The apostle grounds this love by going back to the Old Testament, saying, “Whatever was written in former days was written for our instruction, that through endurance and through the encouragement of the Scriptures we might have hope” (Romans 15:4). He says this of the Old Testament. When trials have risen and hope has dwindled, how often have you turned to Genesis or Leviticus, Psalms or Proverbs, Isaiah or Ezekiel?
Notice how Paul, in Romans 15, draws on various parts of the Old Testament to encourage hope. There is no place in the Old Testament where hope cannot be found. Paul quotes Deuteronomy 32 (Romans 15:10) and 2 Samuel 22 (Romans 15:9) and Psalms 18 and 117 (Romans 15:9, 11) and Isaiah 11 (Romans 15:12). The entire Old Testament, from creation to curse to promise, through the founding and fall of Israel, to the rebuilding of the temple — all of it shows and instructs us that God will do what he says he will do. All of it sings over us, “God is not man, that he should lie, or a son of man, that he should change his mind. Has he said, and will he not do it? Or has he spoken, and will he not fulfill it?” (Numbers 23:19).

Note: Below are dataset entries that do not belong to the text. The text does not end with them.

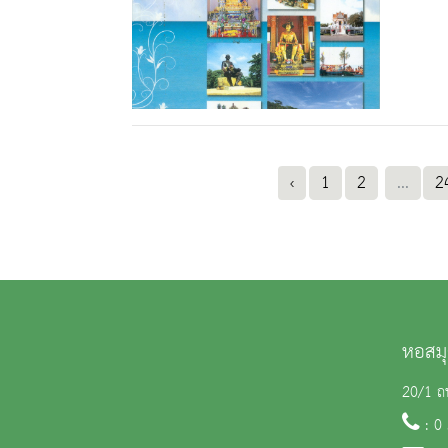
‹
1
2
...
2
หอสมุ
20/1 ถน
: 0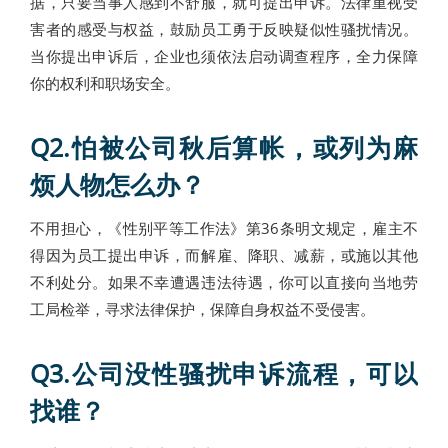
据，只要当事人感到不舒服，就可提出申诉。法律重视受
害者的感受与权益，鼓励员工勇于反映疑似性骚扰情况。
当你提出申诉后，企业也须依法启动调查程序，全力保障
你的权利和职场安全。
Q2.
怕被公司秋后算帐，或列为麻
烦人物怎么办？
不用担心，《性别平等工作法》第36条明文规定，雇主不
得因为员工提出申诉，而解雇、降职、减薪，或施以其他
不利处分。如果不幸遭遇违法待遇，你可以直接向当地劳
工局检举，寻求法律保护，保障自身权益不受侵害。
Q3.
公司没性骚扰申诉流程，可以
找谁？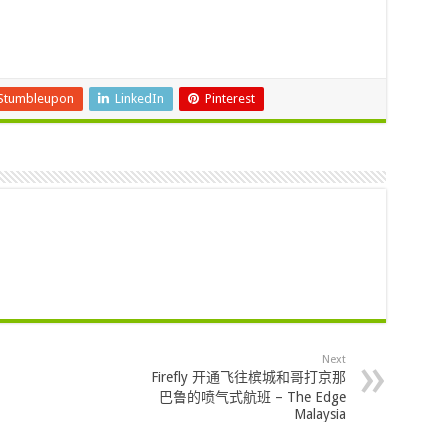
Stumbleupon
LinkedIn
Pinterest
Next
Firefly 开通飞往槟城和哥打京那
巴鲁的喷气式航班 – The Edge
Malaysia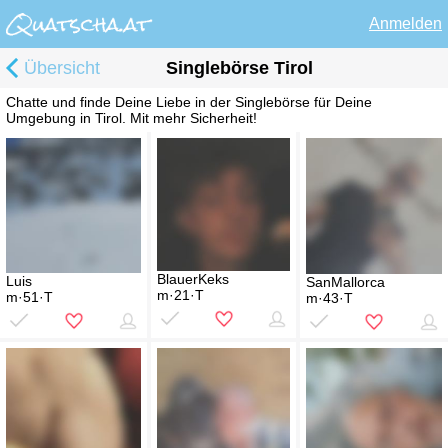
Anmelden
Übersicht
Singlebörse Tirol
Chatte und finde Deine Liebe in der Singlebörse für Deine
Umgebung in Tirol. Mit mehr Sicherheit!
BlauerKeks
Luis
SanMallorca
m·21·T
m·51·T
m·43·T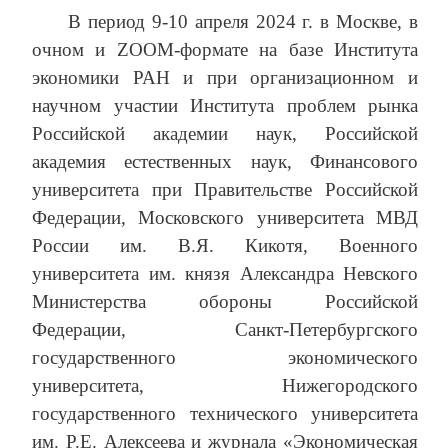
В период 9-10 апреля 2024 г.
в Москве,
в
очном и ZOOM-формате на базе Института
экономики РАН и при организационном и
научном участии Института проблем рынка
Российской академии наук, Российской
академия естественных наук, Финансового
университета при Правительстве Российской
Федерации, Московского университета МВД
России им. В.Я. Кикотя, Военного
университета им. князя Александра Невского
Министерства обороны Российской
Федерации, Санкт-Петербургского
государственного экономического
университета, Нижегородского
государственного технического университета
им. Р.Е. Алексеева и журнала «Экономическая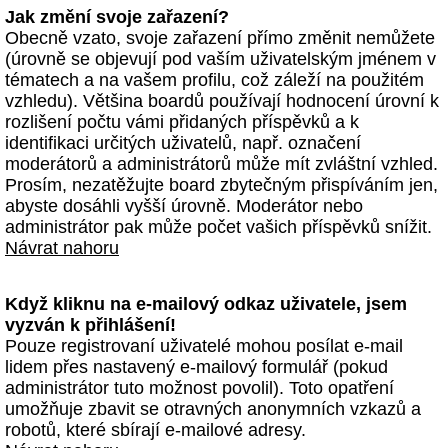
Jak změní svoje zařazení?
Obecně vzato, svoje zařazení přímo změnit nemůžete
(úrovně se objevují pod vaším uživatelským jménem v
tématech a na vašem profilu, což záleží na použitém
vzhledu). Většina boardů používají hodnocení úrovní k
rozlišení počtu vámi přidaných příspěvků a k
identifikaci určitých uživatelů, např. označení
moderátorů a administrátorů může mít zvláštní vzhled.
Prosím, nezatěžujte board zbytečným přispíváním jen,
abyste dosáhli vyšší úrovně. Moderátor nebo
administrátor pak může počet vašich příspěvků snížit.
Návrat nahoru
Když kliknu na e-mailový odkaz uživatele, jsem
vyzván k přihlášení!
Pouze registrovaní uživatelé mohou posílat e-mail
lidem přes nastavený e-mailový formulář (pokud
administrátor tuto možnost povolil). Toto opatření
umožňuje zbavit se otravných anonymních vzkazů a
robotů, které sbírají e-mailové adresy.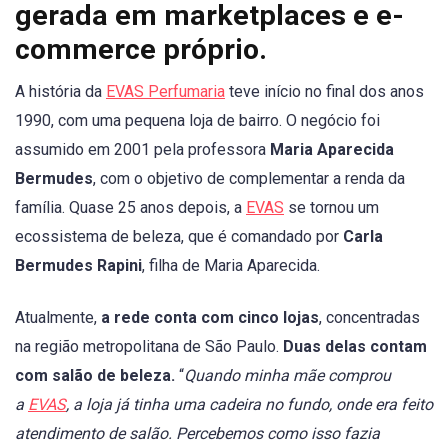
gerada em marketplaces e e-
commerce próprio.
A história da
EVAS Perfumaria
teve início no final dos anos
1990, com uma pequena loja de bairro. O negócio foi
assumido em 2001 pela professora
Maria Aparecida
Bermudes
, com o objetivo de complementar a renda da
família. Quase 25 anos depois, a
EVAS
se tornou um
ecossistema de beleza, que é comandado por
Carla
Bermudes Rapini
, filha de Maria Aparecida.
Atualmente,
a rede conta com cinco lojas
, concentradas
na região metropolitana de São Paulo.
Duas delas contam
com salão de beleza.
“
Quando minha mãe comprou
a
EVAS
, a loja já tinha uma cadeira no fundo, onde era feito
atendimento de salão. Percebemos como isso fazia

Story after story, prophecy after prophecy, promise after promise, deliverance after deliverance, psalm after psalm, prayer after prayer attests to the God whose faithfulness will never fail. It is only fitting that Paul would end the first half of Romans 15 with these hope-filled words:
May the God of hope fill you with all joy and peace in believing, so that by the power of the Holy Spirit you may abound in hope. (Romans 15:13)

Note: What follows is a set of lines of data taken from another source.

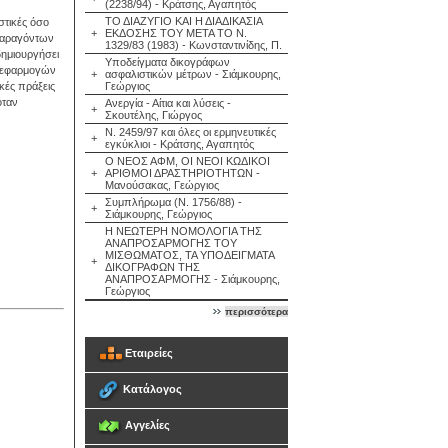
(2238/94) - Κράτσης, Αγαπητός
ΤΟ ΔΙΑΖΥΓΙΟ ΚΑΙ Η ΔΙΑΔΙΚΑΣΙΑ
στικές όσο
+
ΕΚΔΟΣΗΣ ΤΟΥ ΜΕΤΑ ΤΟ Ν.
 παραγόντων
1329/83 (1983) - Κωνσταντινίδης, Π.
δημιουργήσει
Υποδείγματα δικογράφων
ν εφαρμογών
+
ασφαλιστικών μέτρων - Σιάμκουρης,
κές πράξεις
Γεώργιος
όταν
Ανεργία - Αίτια και λύσεις -
+
Σκουτέλης, Γιώργος
Ν. 2459/97 και όλες οι ερμηνευτικές
+
εγκύκλιοι - Κράτσης, Αγαπητός
Ο ΝΕΟΣ ΑΦΜ, ΟΙ ΝΕΟΙ ΚΩΔΙΚΟΙ
+
ΑΡΙΘΜΟΙ ΔΡΑΣΤΗΡΙΟΤΗΤΩΝ -
Μανούσακας, Γεώργιος
Συμπλήρωμα (Ν. 1756/88) -
+
Σιάμκουρης, Γεώργιος
Η ΝΕΩΤΕΡΗ ΝΟΜΟΛΟΓΙΑ ΤΗΣ
ΑΝΑΠΡΟΣΑΡΜΟΓΗΣ ΤΟΥ
ΜΙΣΘΩΜΑΤΟΣ, ΤΑ ΥΠΟΔΕΙΓΜΑΤΑ
+
ΔΙΚΟΓΡΑΦΩΝ ΤΗΣ
ΑΝΑΠΡΟΣΑΡΜΟΓΗΣ - Σιάμκουρης,
Γεώργιος
περισσότερα
Εταιρείες
Κατάλογος
Αγγελίες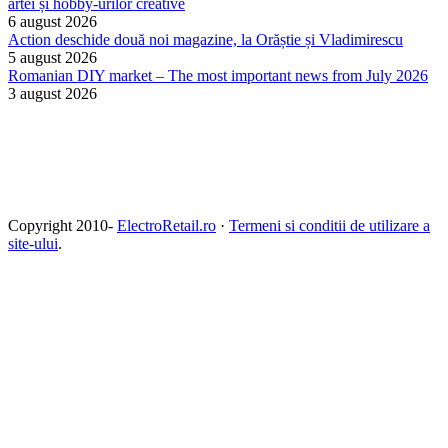
artei și hobby-urilor creative
6 august 2026
Action deschide două noi magazine, la Orăștie și Vladimirescu
5 august 2026
Romanian DIY market – The most important news from July 2026
3 august 2026
Copyright 2010-
ElectroRetail.ro
·
Termeni si conditii de utilizare a
site-ului
.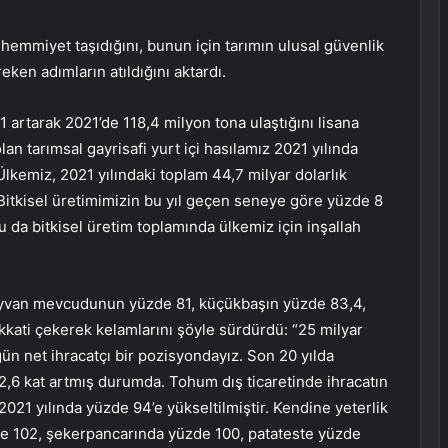
k ehemmiyet taşıdığını, bunun için tarımın ulusal güvenlik
eken adımların atıldığını aktardı.
 artarak 2021’de 118,4 milyon tona ulaştığını lisana
olan tarımsal gayrisafi yurt içi hasılamız 2021 yılında
Ülkemiz, 2021 yılındaki toplam 44,7 milyar dolarlık
. Bitkisel üretimimizin bu yıl geçen seneye göre yüzde 8
 da bitkisel üretim toplamında ülkemiz için inşallah
hayvan mevcudunun yüzde 81, küçükbaşın yüzde 83,4,
ikkati çekerek kelamlarını şöyle sürdürdü: “25 milyar
gün net ihracatçı bir pozisyondayız. Son 20 yılda
2,6 kat artmış durumda. Tohum dış ticaretinde ihracatın
2021 yılında yüzde 94’e yükseltilmiştir. Kendine yeterlik
zde 102, şekerpancarında yüzde 100, patateste yüzde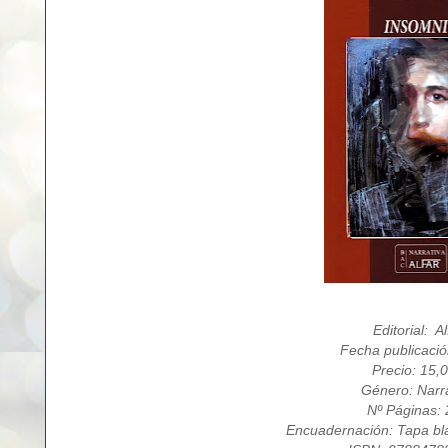
Editorial: Al
Fecha publicació
Precio: 15,
Género: Narra
Nº Páginas:
Encuadernación: Tapa bl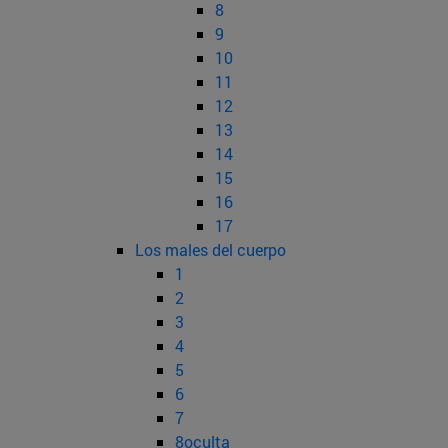
8
9
10
11
12
13
14
15
16
17
Los males del cuerpo
1
2
3
4
5
6
7
8oculta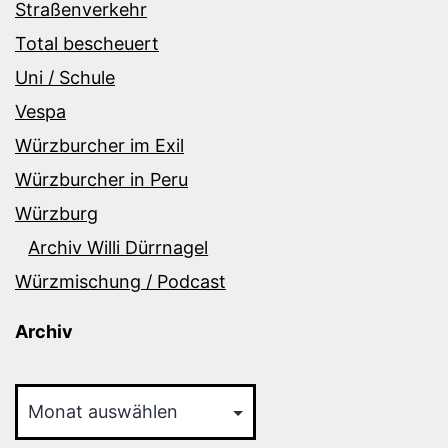
Straßenverkehr
Total bescheuert
Uni / Schule
Vespa
Würzburcher im Exil
Würzburcher in Peru
Würzburg
Archiv Willi Dürrnagel
Würzmischung / Podcast
Archiv
Archiv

Hope from Yesterday for Tomorrow
Last fall, I walked college freshmen through the Old Testament at Bethlehem College & Seminary. While all of them had read portions of the Old Testament before, there were some who had never read it straight through from Genesis to Malachi. By the end of the class, the students were asked to summarize the message of each of the 39 books.
Halfway through the semester, some of the students, almost in exasperation, observed that their summaries were starting to sound the same. “How so?” I asked. “Well,” they replied, “the Lord keeps showing himself faithful in the midst of Israel’s faithlessness book after book!” A wonderful moment for any teacher. They were discovering what Paul had tasted — that what was written in former days was written so that we might remember the relentless faithfulness of God. In other words, so that we might have hope.

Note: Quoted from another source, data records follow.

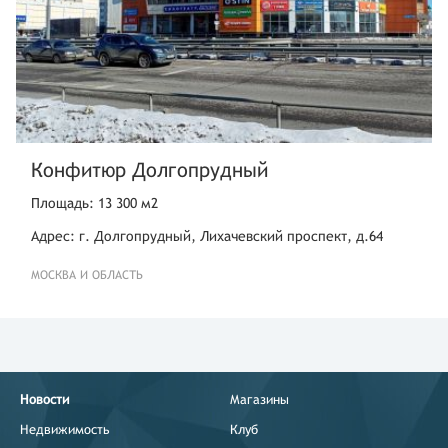
Конфитюр Долгопрудный
Площадь: 13 300 м2
Адрес: г. Долгопрудный, Лихачевский проспект, д.64
МОСКВА И ОБЛАСТЬ
Новости
Магазины
Недвижимость
Клуб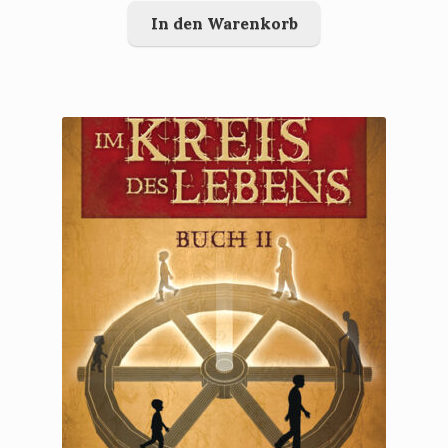
In den Warenkorb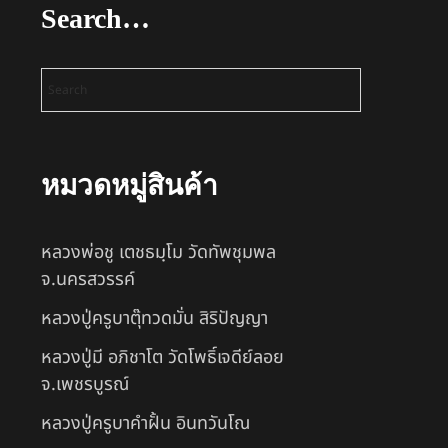
Search…
หมวดหมู่สินค้า
หลวงพ่อชู เตชธมฺโม วัดทัพชุมพล
จ.นครสวรรค์
หลวงปู่ครูบาตุ๊ทวดมั่น สิริปัญญา
หลวงปู่มี อภิชาโต วัดโพธิ์เจดีย์ลอย
จ.เพชรบูรณ์
หลวงปู่ครูบาคำฝั้น อินทวันโณ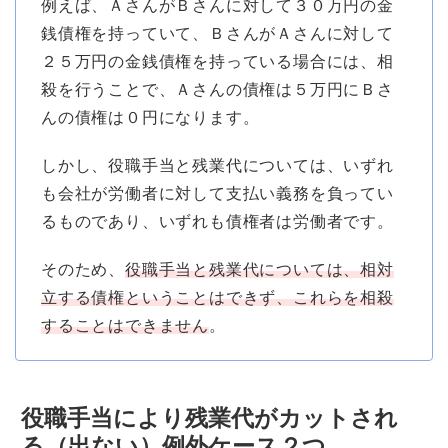
例えば、ＡさんがＢさんに対して３０万円の金
銭債権を持っていて、ＢさんがＡさんに対して
２５万円の金銭債権を持っている場合には、相
殺を行うことで、Ａさんの債権は５万円にＢさ
んの債権は０円になります。
しかし、役職手当と残業代については、いずれ
も会社が労働者に対して支払い義務を負ってい
るものであり、いずれも債権者は労働者です。
そのため、
役職手当と残業代については、相対
立する債権ということはできず、これらを相殺
することはできません
。
役職手当により残業代がカットされ
る（出ない）例外ケース２つ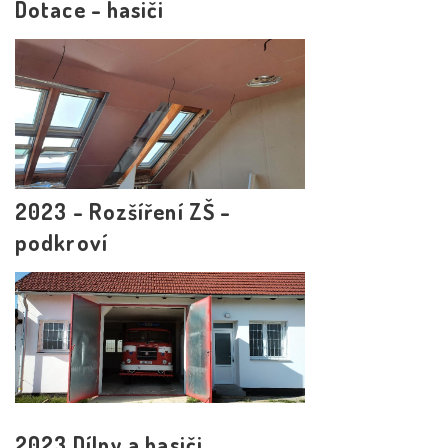
Dotace - hasiči
2023 - Rozšíření ZŠ -
podkroví
2023 Dílny a hasiči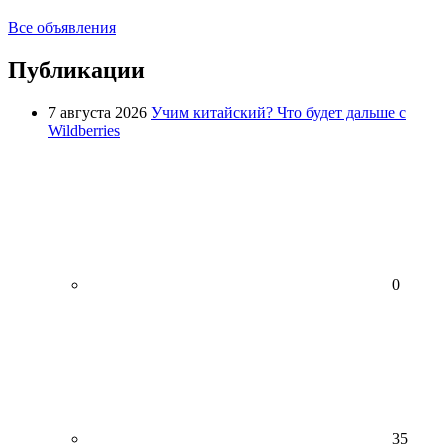
Все объявления
Публикации
7 августа 2026
Учим китайский? Что будет дальше с
Wildberries
0
35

“The Old Testament points us to the Lord’s faithful yesterdays in order to brighten our hope for tomorrow.”
The faithfulness of God to do what he said he would do, and be who he said he would be, is the great source of deep and durable hope. “I tell you that Christ became a servant to the circumcised,” Romans 15:8–9 says, “to show God’s truthfulness, in order to confirm the promises given to the patriarchs, and in order that the Gentiles might glorify God for his mercy.”
The encouragement of the Old Testament points us backward to the Lord’s faithful yesterdays in order to brighten our hope for whatever tomorrow might bring. To neglect the Old Testament is to forsake a well of refreshing and life-giving water while we walk in dry and weary lands. Book after book sings, “Great is thy faithfulness!”
There is no need to look for hope where it will not be found, especially in the days we need it most. Hope is in a Person. The Old Testament tells us so.